● **INFORMATION**
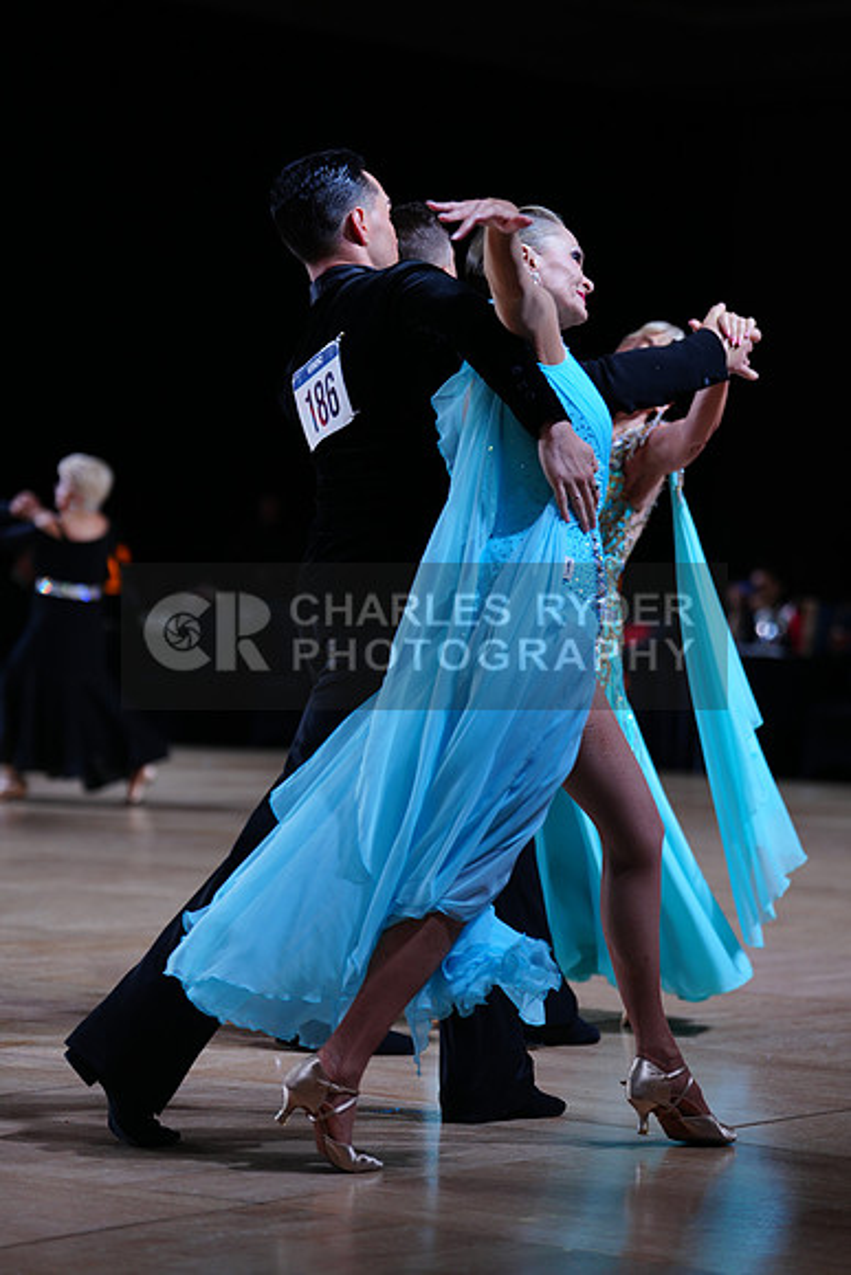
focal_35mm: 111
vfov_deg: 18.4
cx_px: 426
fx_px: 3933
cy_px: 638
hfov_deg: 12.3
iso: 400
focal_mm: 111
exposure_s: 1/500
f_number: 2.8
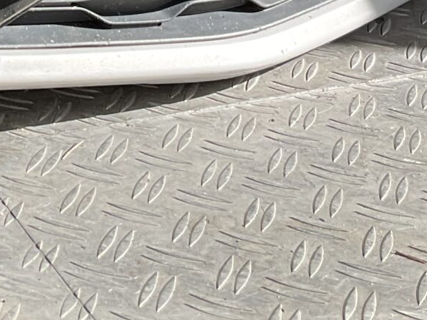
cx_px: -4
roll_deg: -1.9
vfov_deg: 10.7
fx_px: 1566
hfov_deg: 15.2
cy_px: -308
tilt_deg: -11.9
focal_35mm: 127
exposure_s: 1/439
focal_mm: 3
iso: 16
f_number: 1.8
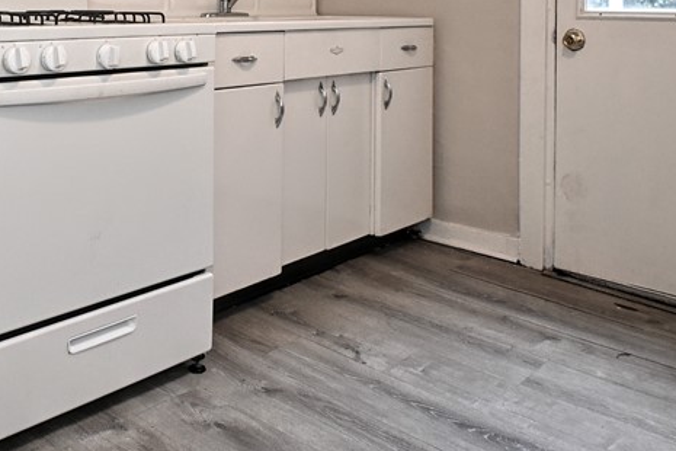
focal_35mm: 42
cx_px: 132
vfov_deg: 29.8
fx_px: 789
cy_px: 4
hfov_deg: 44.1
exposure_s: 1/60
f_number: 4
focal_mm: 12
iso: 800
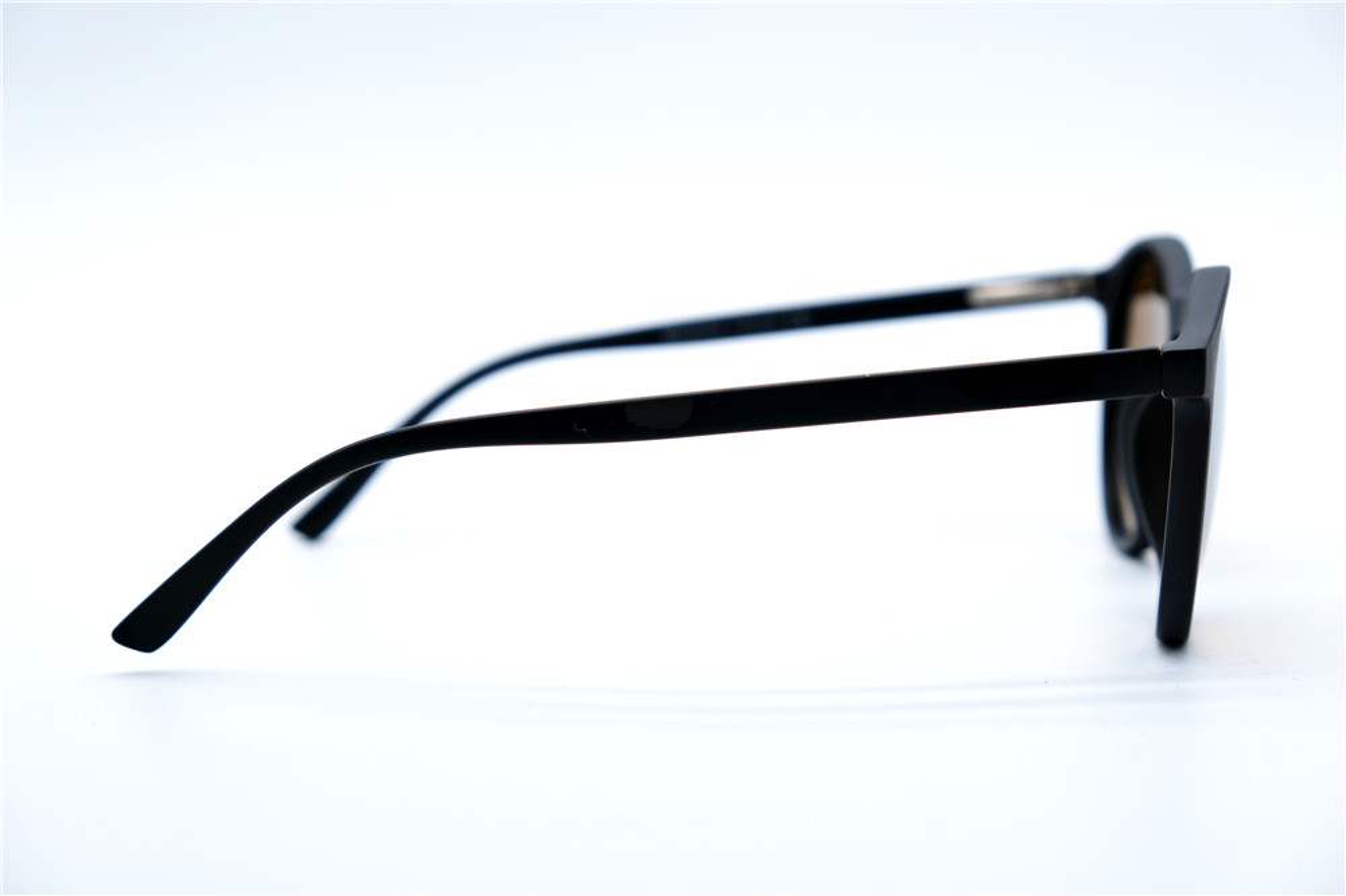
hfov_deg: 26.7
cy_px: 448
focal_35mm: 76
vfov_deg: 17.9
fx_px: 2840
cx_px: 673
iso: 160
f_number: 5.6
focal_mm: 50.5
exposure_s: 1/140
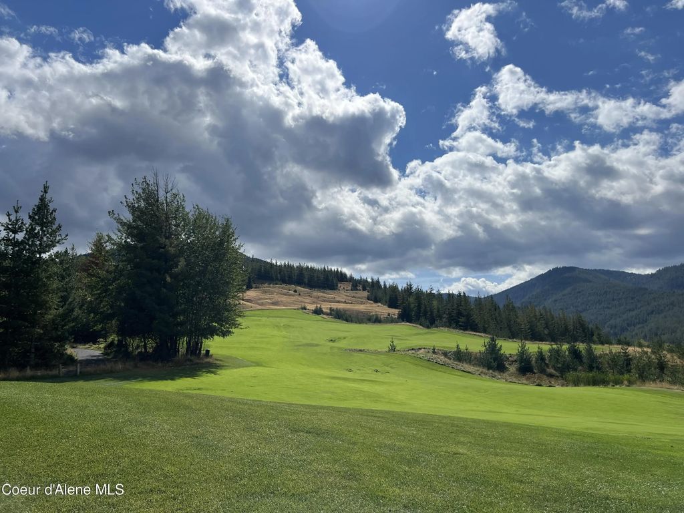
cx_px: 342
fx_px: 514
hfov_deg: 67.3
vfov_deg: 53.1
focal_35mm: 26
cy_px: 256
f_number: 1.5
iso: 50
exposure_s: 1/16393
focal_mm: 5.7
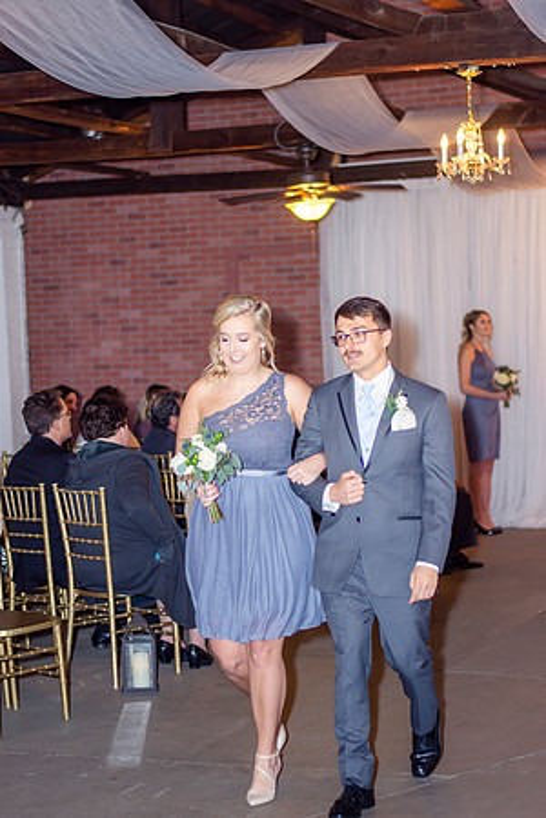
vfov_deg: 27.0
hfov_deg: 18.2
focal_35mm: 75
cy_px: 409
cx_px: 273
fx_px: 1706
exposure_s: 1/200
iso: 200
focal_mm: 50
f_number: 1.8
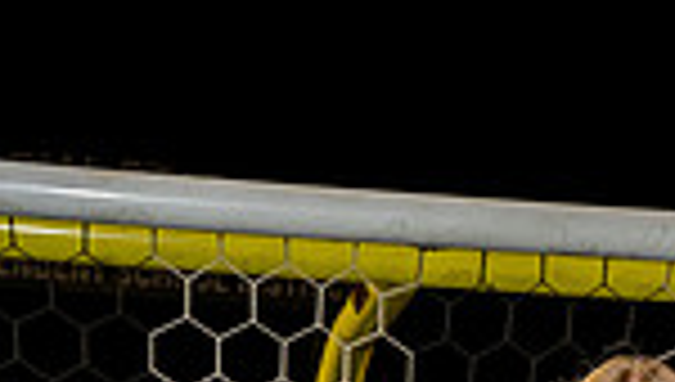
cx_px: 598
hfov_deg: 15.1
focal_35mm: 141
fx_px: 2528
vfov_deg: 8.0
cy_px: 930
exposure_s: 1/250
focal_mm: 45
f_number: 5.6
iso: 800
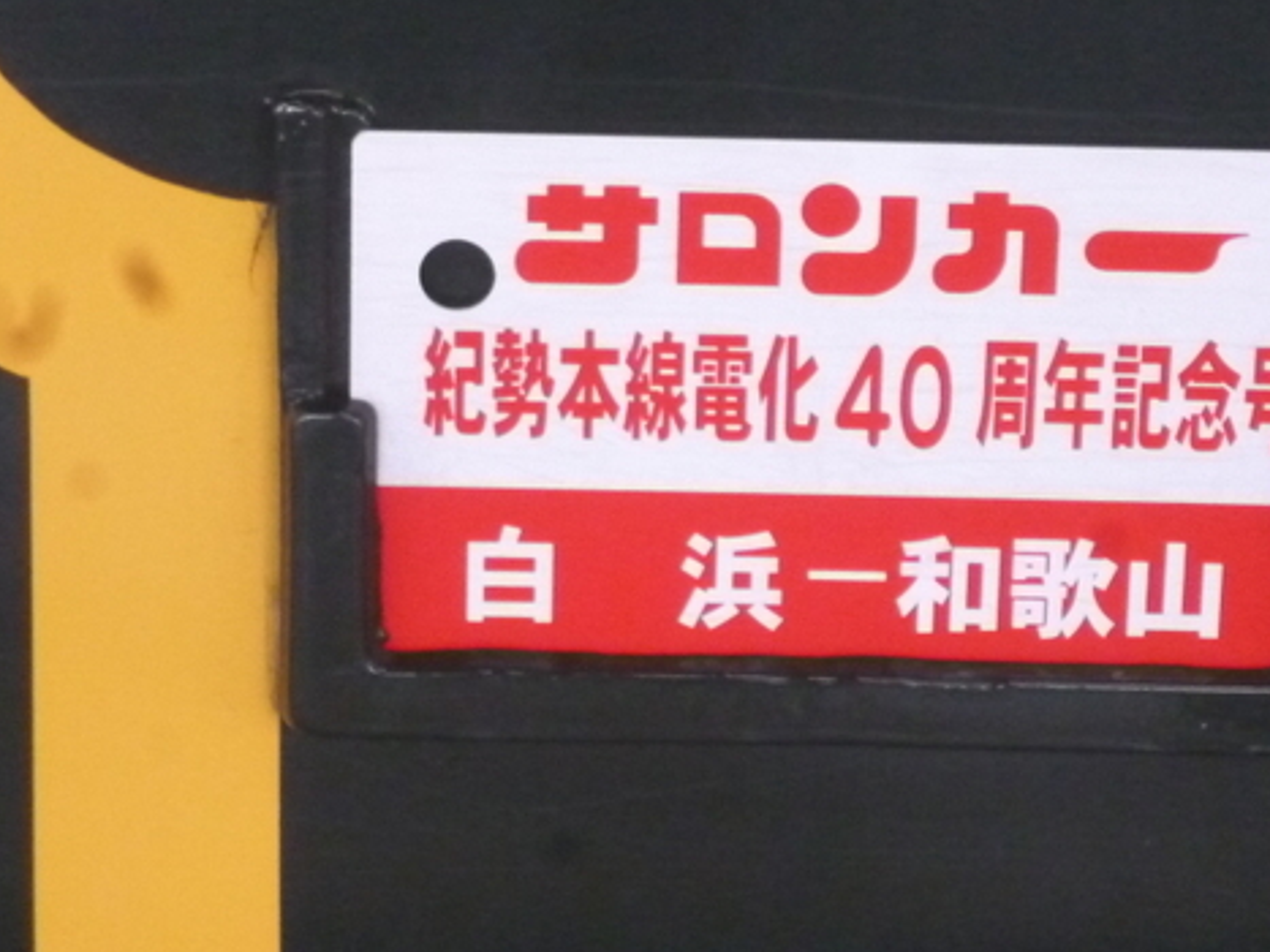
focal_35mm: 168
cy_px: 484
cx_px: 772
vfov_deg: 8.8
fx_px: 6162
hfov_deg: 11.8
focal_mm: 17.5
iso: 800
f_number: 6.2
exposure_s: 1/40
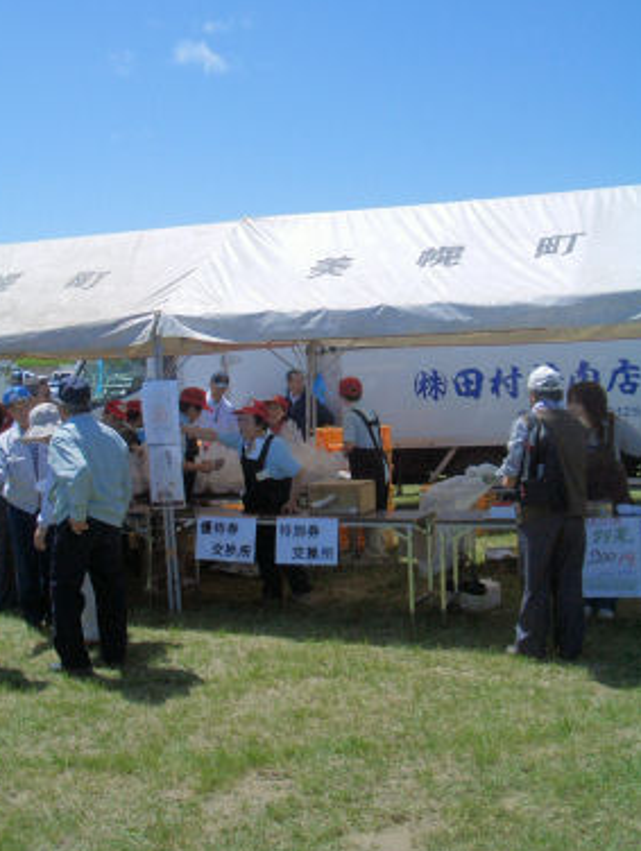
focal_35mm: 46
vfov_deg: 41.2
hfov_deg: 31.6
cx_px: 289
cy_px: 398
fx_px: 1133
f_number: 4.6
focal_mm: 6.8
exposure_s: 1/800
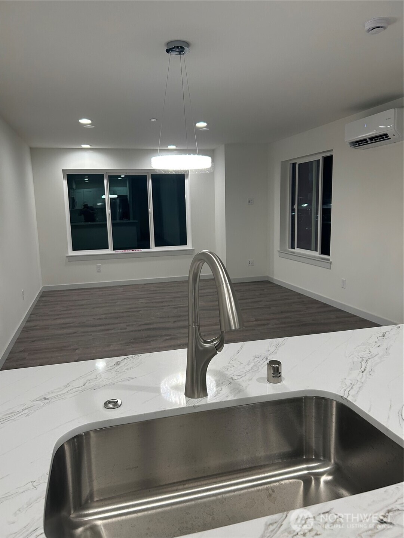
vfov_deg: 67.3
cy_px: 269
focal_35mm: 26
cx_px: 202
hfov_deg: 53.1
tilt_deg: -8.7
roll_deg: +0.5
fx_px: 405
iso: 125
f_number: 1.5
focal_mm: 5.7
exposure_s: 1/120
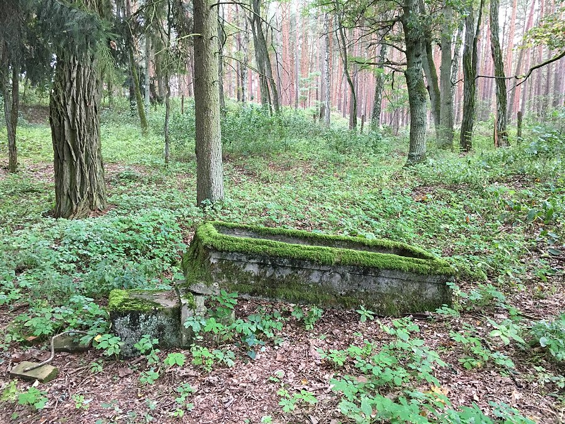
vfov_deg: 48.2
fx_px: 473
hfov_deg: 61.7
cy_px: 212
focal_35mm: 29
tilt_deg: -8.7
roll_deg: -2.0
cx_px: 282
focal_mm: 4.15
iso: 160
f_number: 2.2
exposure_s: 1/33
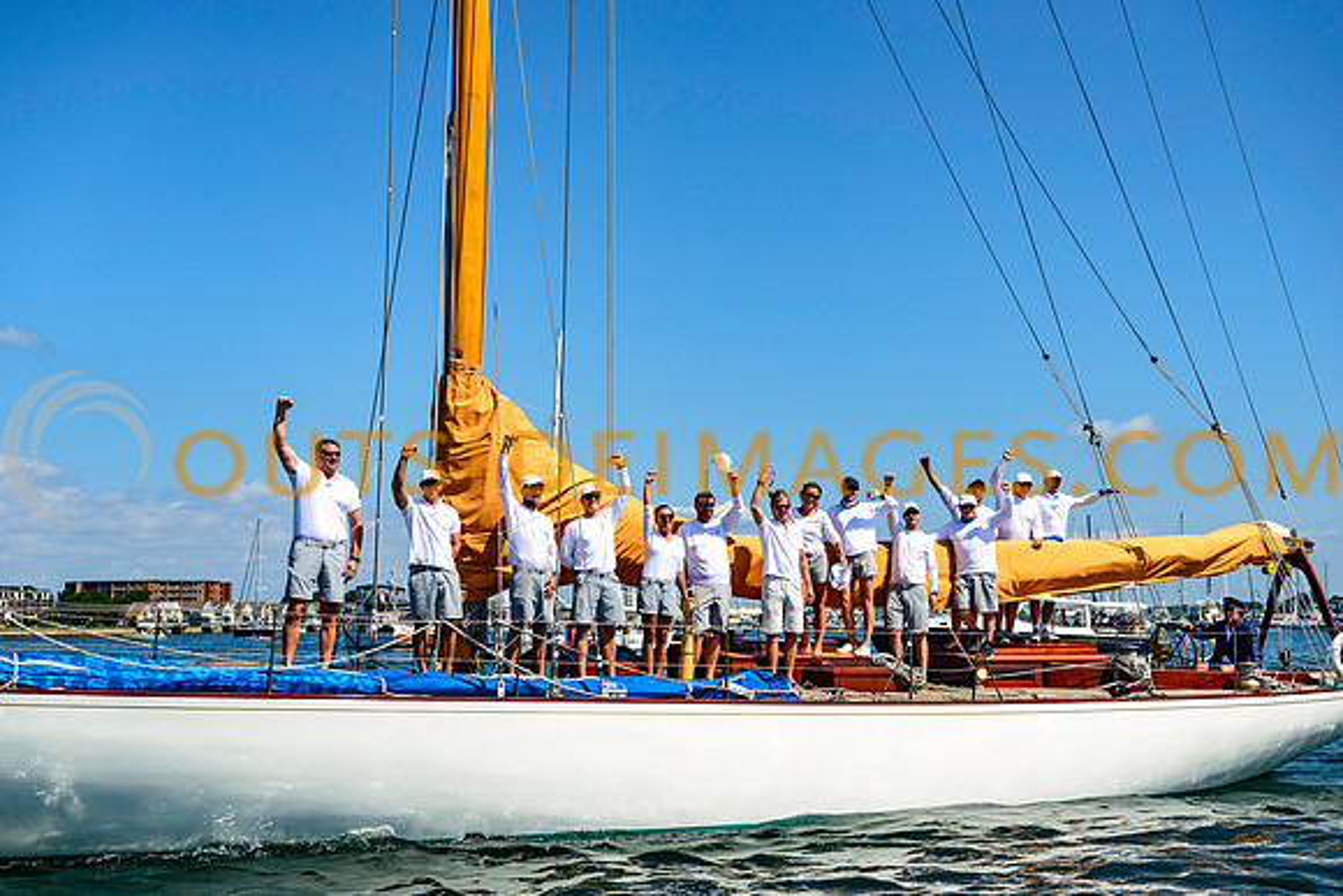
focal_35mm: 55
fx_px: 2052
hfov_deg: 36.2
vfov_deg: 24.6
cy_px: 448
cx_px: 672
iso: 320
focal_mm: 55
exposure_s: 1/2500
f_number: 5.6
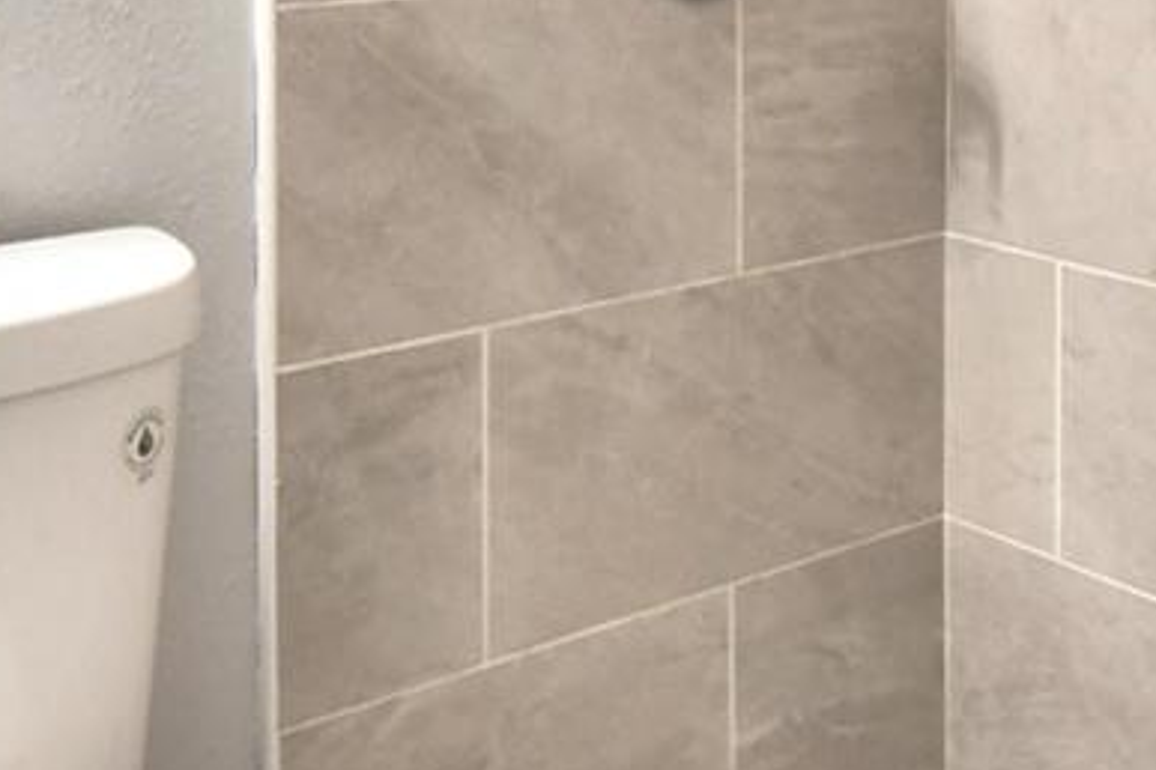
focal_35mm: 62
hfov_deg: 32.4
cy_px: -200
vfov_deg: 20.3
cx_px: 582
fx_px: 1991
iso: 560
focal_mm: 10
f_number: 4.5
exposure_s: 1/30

● **WHAT YOU HAVE TO DO**
Restate the full listing word for word, excluding images.

● **SOLUTION FOR THIS PROBLEM**
focal_35mm: 111
vfov_deg: 18.4
cx_px: 426
fx_px: 3933
cy_px: 638
hfov_deg: 12.3
iso: 400
focal_mm: 111
exposure_s: 1/500
f_number: 2.8
cx_px: -4
roll_deg: -1.9
vfov_deg: 10.7
fx_px: 1566
hfov_deg: 15.2
cy_px: -308
tilt_deg: -11.9
focal_35mm: 127
exposure_s: 1/439
focal_mm: 3
iso: 16
f_number: 1.8
focal_35mm: 42
cx_px: 132
vfov_deg: 29.8
fx_px: 789
cy_px: 4
hfov_deg: 44.1
exposure_s: 1/60
f_number: 4
focal_mm: 12
iso: 800
hfov_deg: 26.7
cy_px: 448
focal_35mm: 76
vfov_deg: 17.9
fx_px: 2840
cx_px: 673
iso: 160
f_number: 5.6
focal_mm: 50.5
exposure_s: 1/140
cx_px: 342
fx_px: 514
hfov_deg: 67.3
vfov_deg: 53.1
focal_35mm: 26
cy_px: 256
f_number: 1.5
iso: 50
exposure_s: 1/16393
focal_mm: 5.7
vfov_deg: 27.0
hfov_deg: 18.2
focal_35mm: 75
cy_px: 409
cx_px: 273
fx_px: 1706
exposure_s: 1/200
iso: 200
focal_mm: 50
f_number: 1.8
cx_px: 598
hfov_deg: 15.1
focal_35mm: 141
fx_px: 2528
vfov_deg: 8.0
cy_px: 930
exposure_s: 1/250
focal_mm: 45
f_number: 5.6
iso: 800
focal_35mm: 168
cy_px: 484
cx_px: 772
vfov_deg: 8.8
fx_px: 6162
hfov_deg: 11.8
focal_mm: 17.5
iso: 800
f_number: 6.2
exposure_s: 1/40
focal_35mm: 46
vfov_deg: 41.2
hfov_deg: 31.6
cx_px: 289
cy_px: 398
fx_px: 1133
f_number: 4.6
focal_mm: 6.8
exposure_s: 1/800
vfov_deg: 67.3
cy_px: 269
focal_35mm: 26
cx_px: 202
hfov_deg: 53.1
tilt_deg: -8.7
roll_deg: +0.5
fx_px: 405
iso: 125
f_number: 1.5
focal_mm: 5.7
exposure_s: 1/120
vfov_deg: 48.2
fx_px: 473
hfov_deg: 61.7
cy_px: 212
focal_35mm: 29
tilt_deg: -8.7
roll_deg: -2.0
cx_px: 282
focal_mm: 4.15
iso: 160
f_number: 2.2
exposure_s: 1/33
focal_35mm: 55
fx_px: 2052
hfov_deg: 36.2
vfov_deg: 24.6
cy_px: 448
cx_px: 672
iso: 320
focal_mm: 55
exposure_s: 1/2500
f_number: 5.6
focal_35mm: 62
hfov_deg: 32.4
cy_px: -200
vfov_deg: 20.3
cx_px: 582
fx_px: 1991
iso: 560
focal_mm: 10
f_number: 4.5
exposure_s: 1/30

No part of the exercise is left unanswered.